No hay más que ver el ritmo al que se suceden las nuevas doctrinas y la velocidad con que los planes mejor elaborados (ahí está nuestra BRIEX 2035) quedan desfasados casi en el momento de hacerse públicos, para darse cuenta de que algo ocurre. Lo mismo se puede aplicar a los sistemas, que caducan prácticamente antes de llegar a producción, dada la rapidez a la que cambian los requerimientos…
Pero es que hay más. En los últimos años la defensa ha pasado a ser una parte más de un todo mucho mayor, de ahí que existan instituciones como el Departamento de Seguridad Nacional, dedicadas a coordinar a diversas agencias en temas tan dispares como la ciberseguridad, la inmigración, la seguridad aeroespacial, la seguridad marítima o la proliferación nuclear, pero también el terrorismo, el crimen organizado o la seguridad energética. Los recursos, huelga decirlo, siempre han sido limitados, pero las necesidades han aumentando de forma dramática, dedicándose ahora una copiosa inversión a áreas que antes no se consideraban importantes o eran inexistentes.
Por si esto fuese poco, la línea que separaba la guerra de la paz, única preocupación de los militares en tiempos pasados, ahora es más difusa, existiendo amplias zonas grises en las que las potencias se enfrentan sin miramientos y que para poder defenderse, disuadir o coaccionar, también necesitan de dinero.
Por otra parte, no podemos dejar de mencionar el cambio social producido en las últimas décadas, con el paso a eso que dan en llamar «era post-heroica» y que hace que la ciudadanía de los países desarrollados esté, en general, mucho menos dispuesta a asumir sacrificios.

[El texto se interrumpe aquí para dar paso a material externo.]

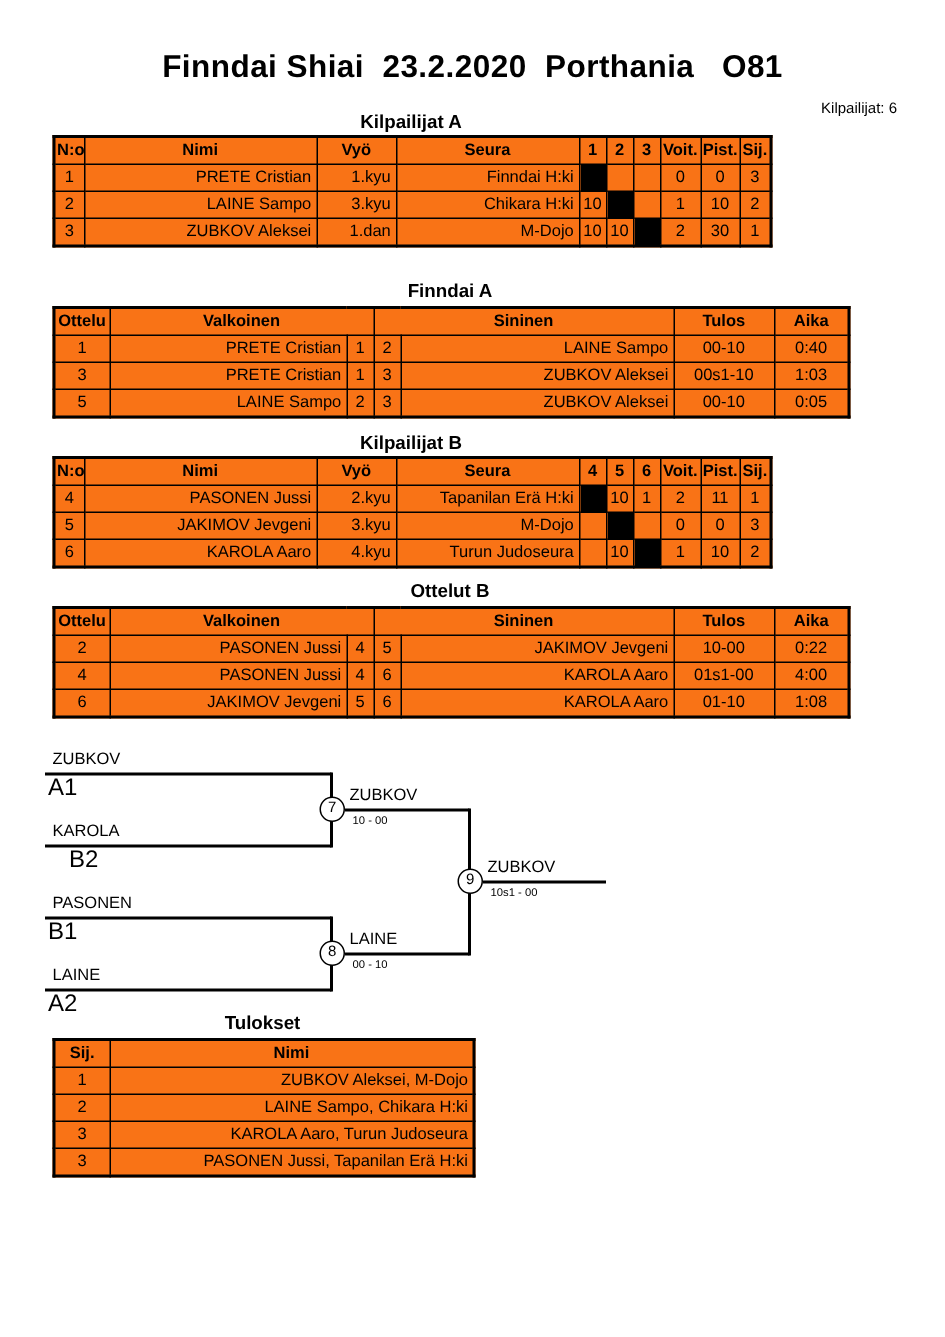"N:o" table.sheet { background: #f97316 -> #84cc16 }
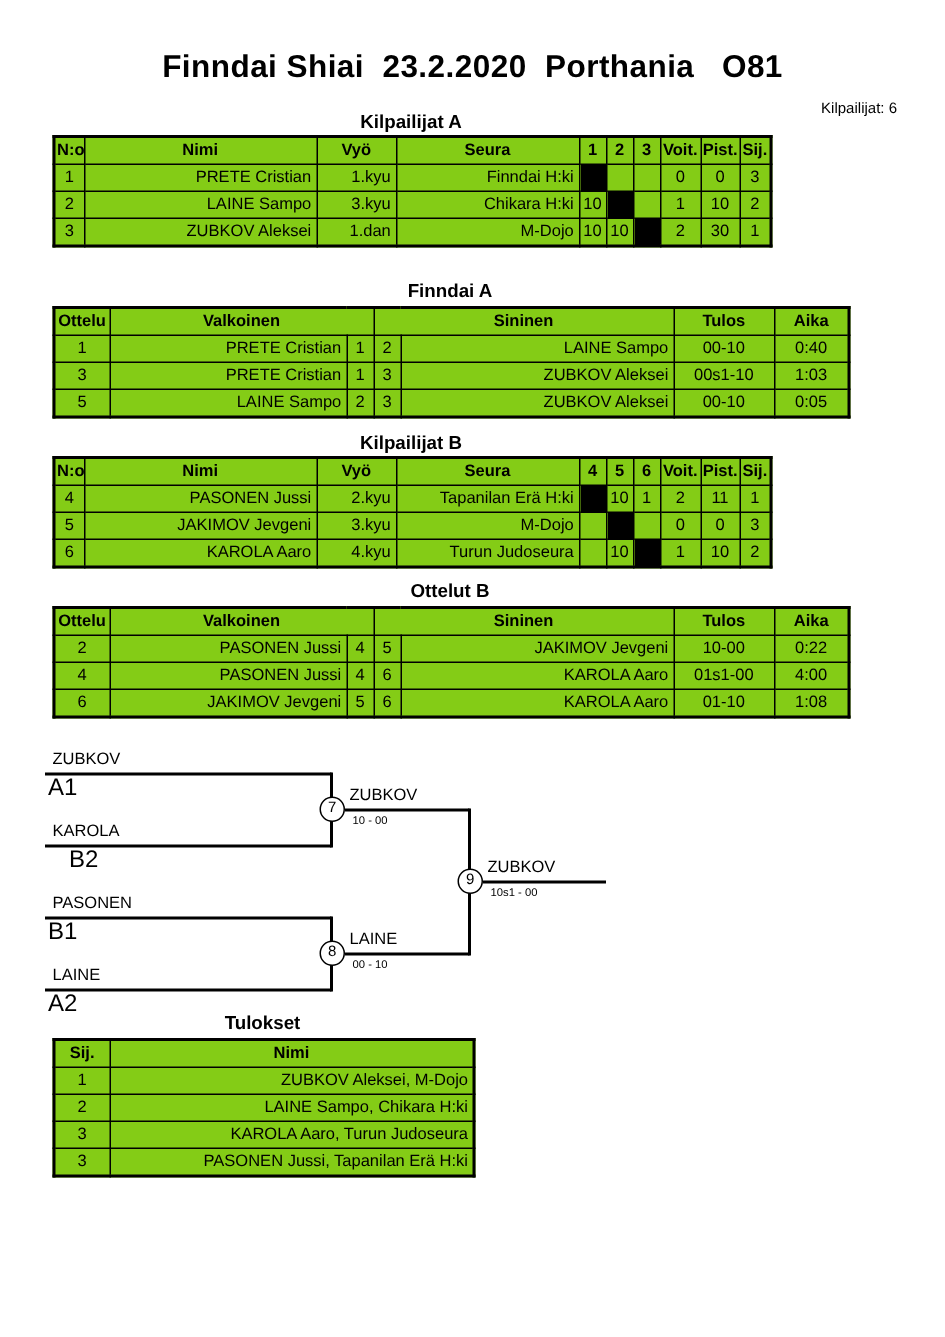"Finndai A" div.abs { text: Finndai -> Cristian }
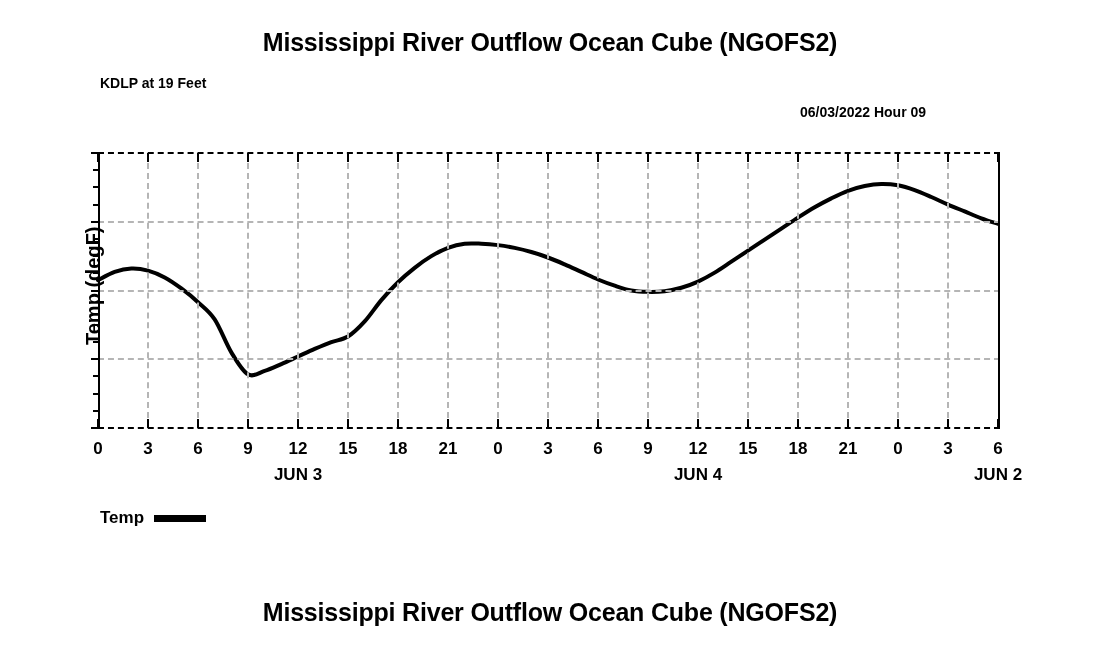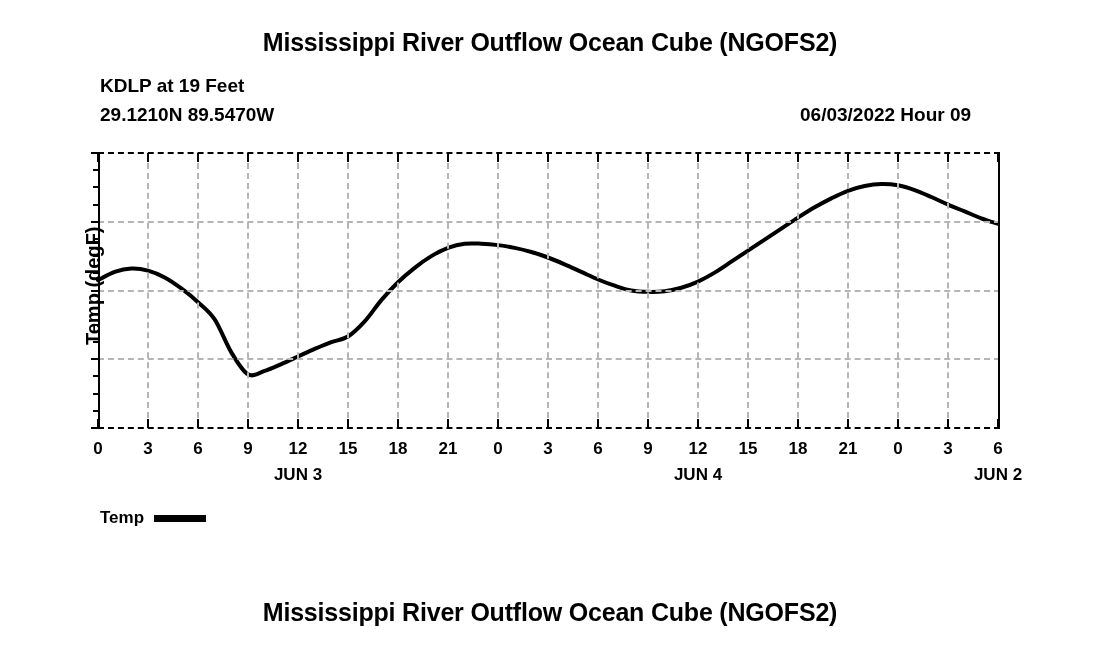"KDLP at 19 Feet" .hdr-text { font-size: 19px -> 14px }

Esto atañe tanto al gasto militar, que es visto como algo secundario, como a la voluntad de alistarse y dar la vida en defensa de sus países. Como consecuencia, el poder político se ve impelido a reducir el gasto en defensa mientras que los militares, que han de seguir cumpliendo su función, deben hacer más con menos y buscar alternativas.